Google surprise: A neat tool quietly rolled into Gmail
There’s something nifty in a popular Google product, even if you don’t know it’s there.
Gmail attachment checker
Despite my not-always-positive views of the Google, overall I do think they are a remarkable company. One of the great value assets is their ability to create really useful software applications.
Gmail, the popular google version of email on the web, aka: webmail, is one such application. In Gmail, when you write an email, and mention an attachment to your recipient, the webmail application checks the message to see if there is in fact a file attached. That way, you don’t accidentally send without the file you intended to attach.

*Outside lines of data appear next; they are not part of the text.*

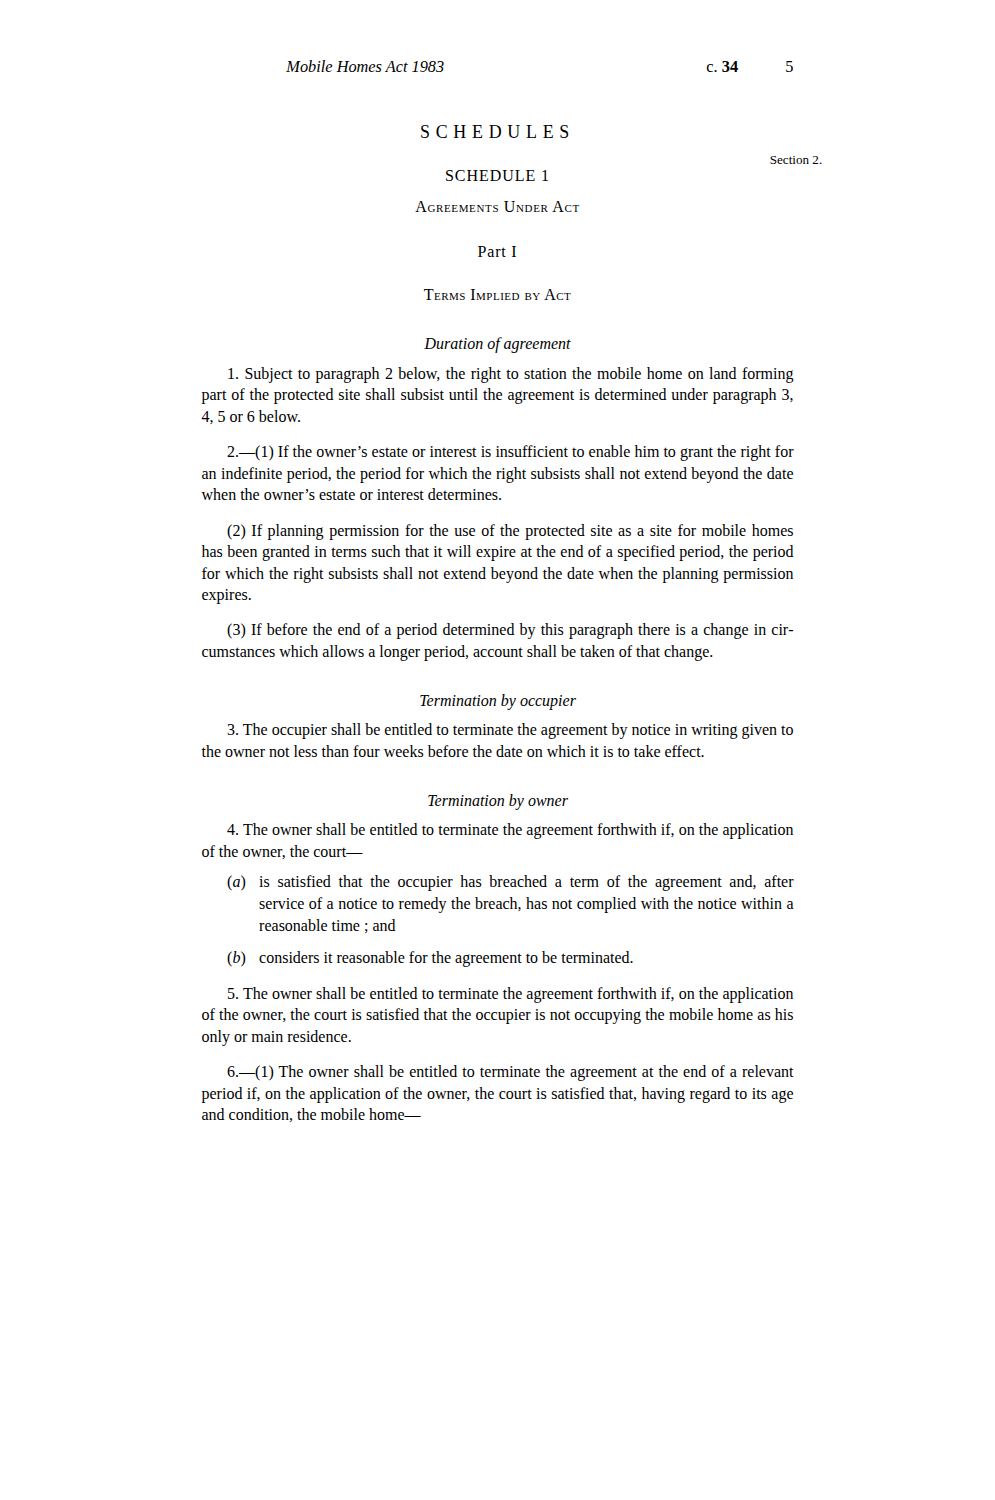Mobile Homes Act 1983 c. 34 5
SCHEDULES
SCHEDULE 1
Section 2.
Agreements Under Act
Part I
Terms Implied by Act
Duration of agreement
1. Subject to paragraph 2 below, the right to station the mobile home on land forming part of the protected site shall subsist until the agreement is determined under paragraph 3, 4, 5 or 6 below.
2.—(1) If the owner’s estate or interest is insufficient to enable him to grant the right for an indefinite period, the period for which the right subsists shall not extend beyond the date when the owner’s estate or interest determines.
(2) If planning permission for the use of the protected site as a site for mobile homes has been granted in terms such that it will expire at the end of a specified period, the period for which the right subsists shall not extend beyond the date when the planning permission expires.
(3) If before the end of a period determined by this paragraph there is a change in circumstances which allows a longer period, account shall be taken of that change.
Termination by occupier
3. The occupier shall be entitled to terminate the agreement by notice in writing given to the owner not less than four weeks before the date on which it is to take effect.
Termination by owner
4. The owner shall be entitled to terminate the agreement forthwith if, on the application of the owner, the court—
(a) is satisfied that the occupier has breached a term of the agreement and, after service of a notice to remedy the breach, has not complied with the notice within a reasonable time ; and
(b) considers it reasonable for the agreement to be terminated.
5. The owner shall be entitled to terminate the agreement forthwith if, on the application of the owner, the court is satisfied that the occupier is not occupying the mobile home as his only or main residence.
6.—(1) The owner shall be entitled to terminate the agreement at the end of a relevant period if, on the application of the owner, the court is satisfied that, having regard to its age and condition, the mobile home—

Here’s an example of what it looks like, from inside a Gmail account:
Try it for yourself. Compose a new mail in your Gmail. Write “attach” or “attachment” or “attached” in an email that you send to any of your contacts (or to yourself if you don’t have anything to send anyone). Don’t attach any file. Hit Send. You’ll see the screen get darker and a window pops up and says:
- Did you mean to attach files?
- You wrote “attached file” in your message, but there are no files attached. Send anyway?
And then it offers you to “Cancel” – go back to the message to attach the file you want to include, or “Send Anyway” – without an attachment.
Now, it is a little silly to call the “go back to the message” button “Cancel”. Why not just label the button “Go back to message to add attachment(s)” ? or just “Attach” and make it go straight to the file attachment facility? I don’t know. I guess they have a reason for it, like, the software engineers don’t know how to communicate plain English so fluently now that Marissa Mayer has moved over to Yahoo! All the same, it is a brilliant and handy little feature, ensuring a higher quality experience when sending email from your Gmail account.
So there you have it. If you already use Gmail, I hope that you enjoy this useful built-in feature. And I publicly applaud Google for this great tiny evolution of webmail. I hope other email and webmail makers include a similar feature in their own applications, sooner rather than later.